Lesetext

|---|

# Zusatzakku für Garmin Edge auf der Langstrecke?



## Steppenwolf39 (28. März 2016)

Ich frag hier mal im Raceforum, da es wohl vor allem die Langstreckenfahrer betrifft.
Hat jemand Erfahrung mit einem Zusatzakku für die Garmin Edge Serie insbesondere 810?
Ca. 12 Stunden sollten drin sein. Ich bin den 810er schon mal 13 Stunden in Bad Geisern gefahren, allerdings war er damals neu. Inzwischen muss er auch noch die Werte vom Leistungsmesser übertragen, das packt er vermutlich nicht.
Danke!


----------



## freak13 (29. März 2016)

Kannst du mit jeder x-beliebigen Powerbank unterwegs aufladen


----------



## MTB-News.de




----------



## Steppenwolf39 (29. März 2016)

Aber verkraftet auch jeder x-beliebiger Akku auch mal 8 Stunden Dauerregen?


----------



## on any sunday (29. März 2016)

Das Problem bei Dauerregen werden die USB Buchsen/Stecker sein. Die sind weder für Regen noch für "Rüttelpisten" ausgelegt.


----------



## real_andy (31. März 2016)

Hallo!

ich verwende dafür mein Akku von der SIGMA PowerLED mit USB Adapter. Das ganze ist dann bis auf den Steckverbinder direkt am Garmin gedichtet. Wird auch während der Aktivität geladen. Hatte bisher damit keine Probleme. 

Gruß
Andy


----------



## s_works (31. März 2016)

nur kann der ja nicht laden während er aufzeichnet oder doch?


----------



## real_andy (1. April 2016)

Ich habe ein Garmin Edge 1000. Bei mir ist es möglich während des Aufzeichnens den Akku anzuschließen. Ladevorgang erfolgt dann parallel zu laufnden Aufzeichnung oder Navigation.

Gruß
Andy


----------



## Leon96 (1. April 2016)

s_works schrieb:


> nur kann der ja nicht laden während er aufzeichnet oder doch?


Doch, das geht. Habe ich selbst schon praktiziert. (Edge 810)


----------

|---|

Datensatz
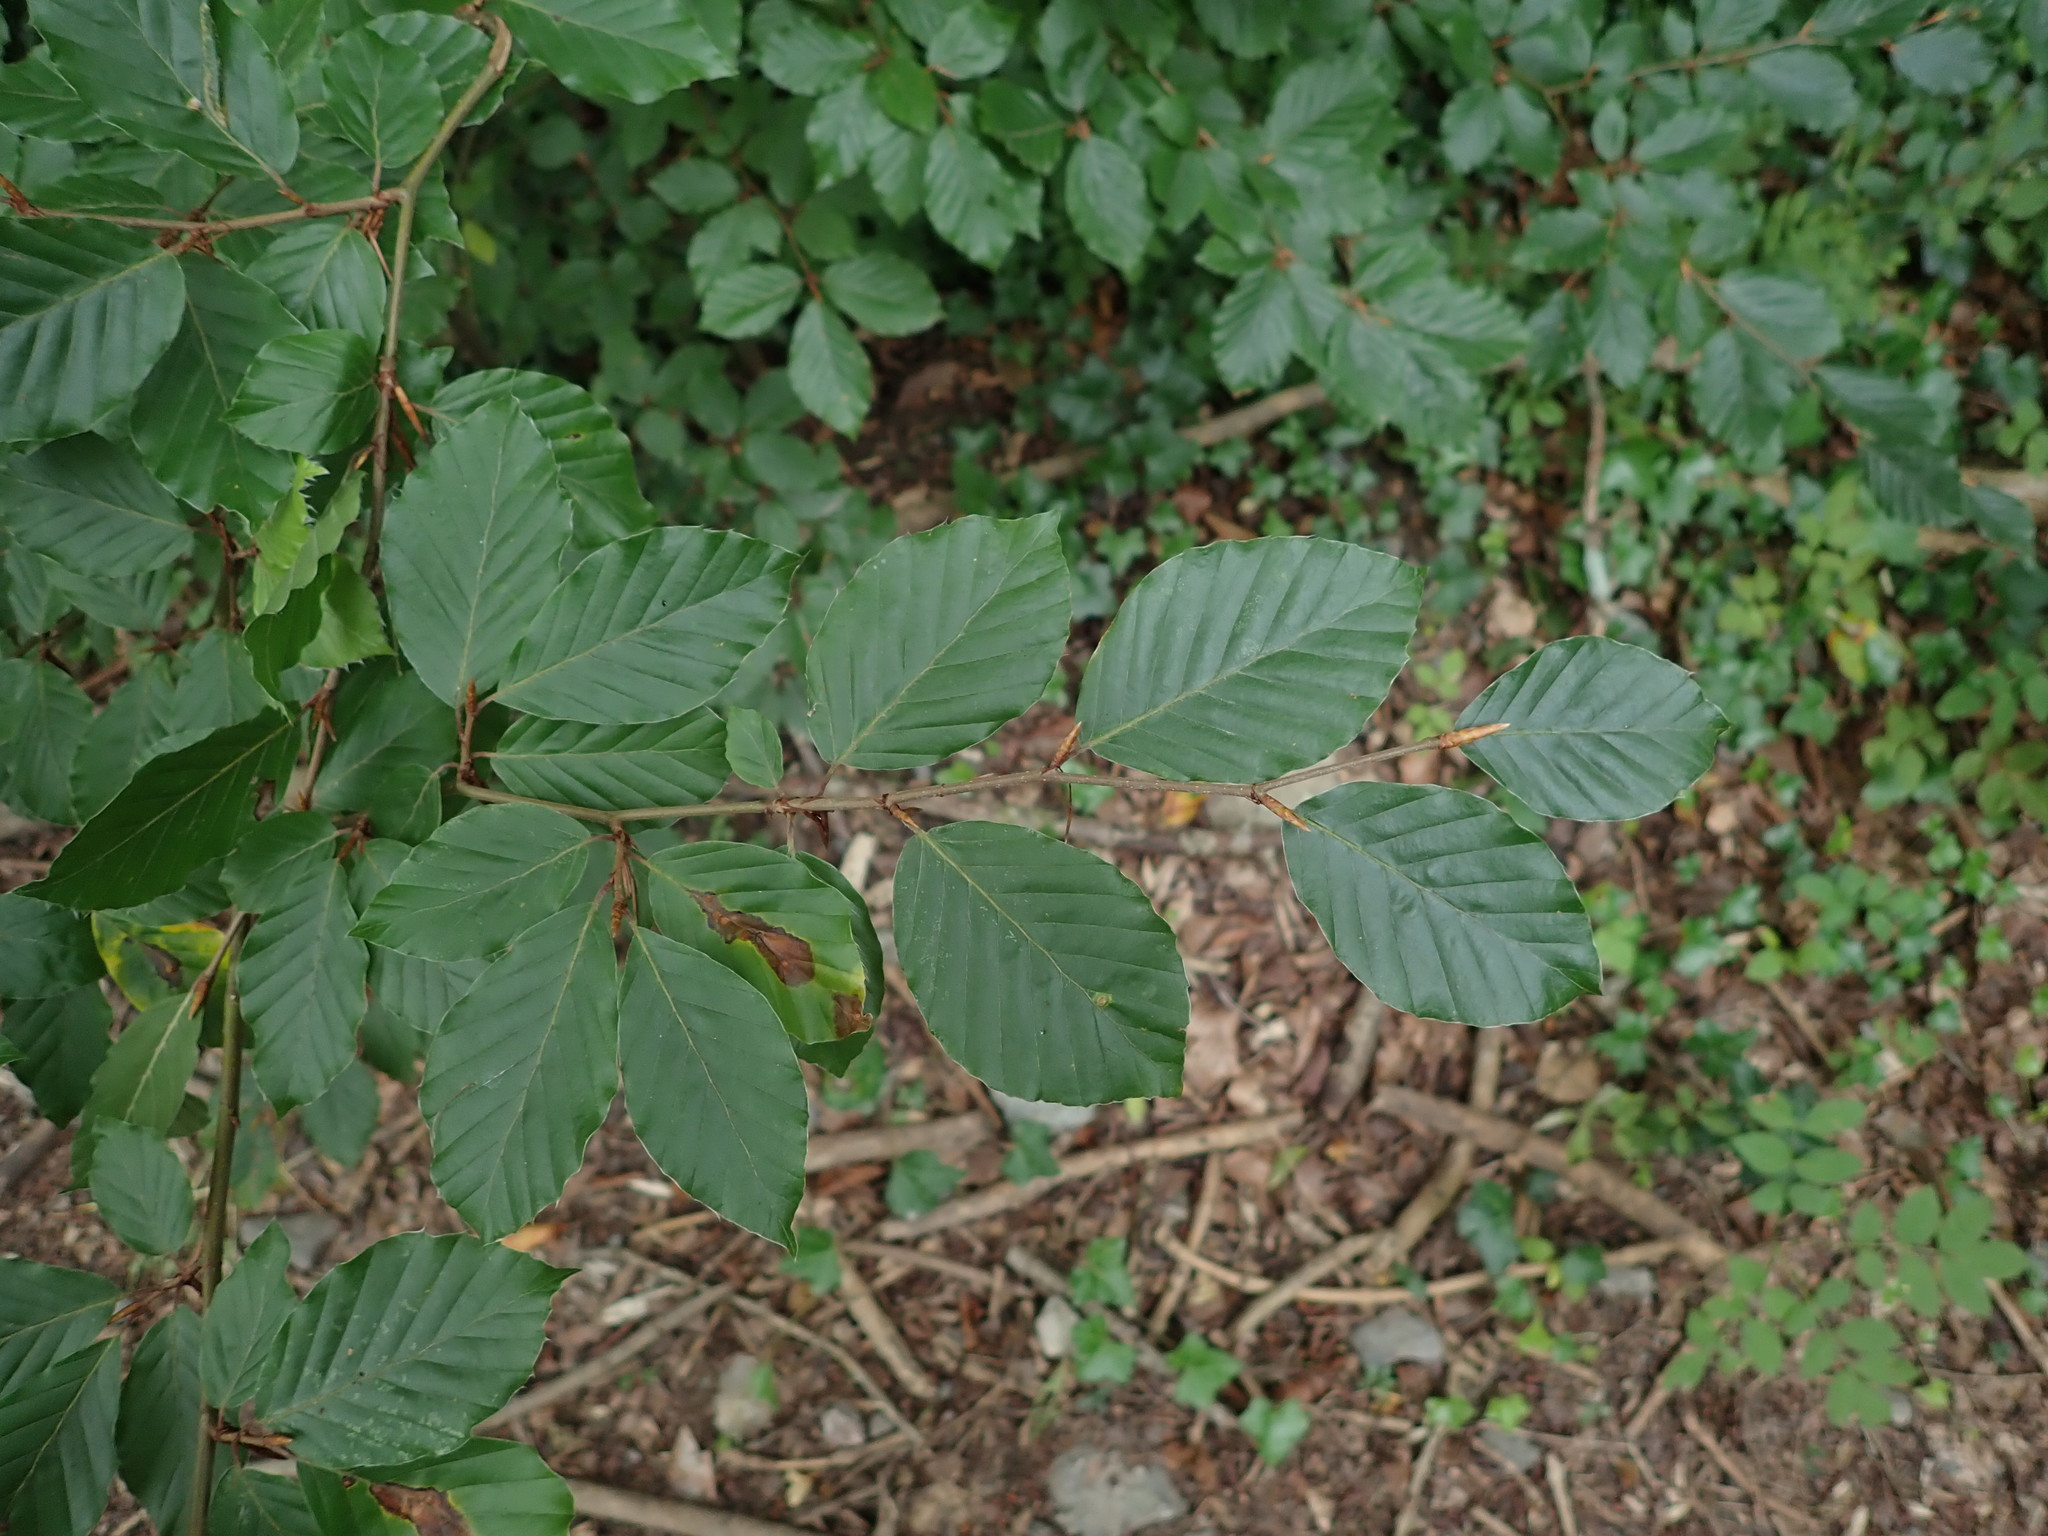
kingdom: Plantae
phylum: Tracheophyta
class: Magnoliopsida
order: Fagales
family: Fagaceae
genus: Fagus
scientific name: Fagus sylvatica
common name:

|---|

Aufgabe 1
Schreibe den Abschnitt des Lesetexts zwischen „## real_andy (31.“ und „damit keine Probleme.“, beide eingeschlossen, neu und ersetze darin „Steckverbinder“ durch „Anschluss“.
Aufgabe 2
Wie viele Stunden ist Steppenwolf39 laut Lesetext mit dem 810er in Bad Geisern gefahren?
Die Daten haben keinen Bezug zum Lesetext.

Lösung 1
## real_andy (31. März 2016)

Hallo!

ich verwende dafür mein Akku von der SIGMA PowerLED mit USB Adapter. Das ganze ist dann bis auf den Anschluss direkt am Garmin gedichtet. Wird auch während der Aktivität geladen. Hatte bisher damit keine Probleme.

Lösung 2
13 Stunden.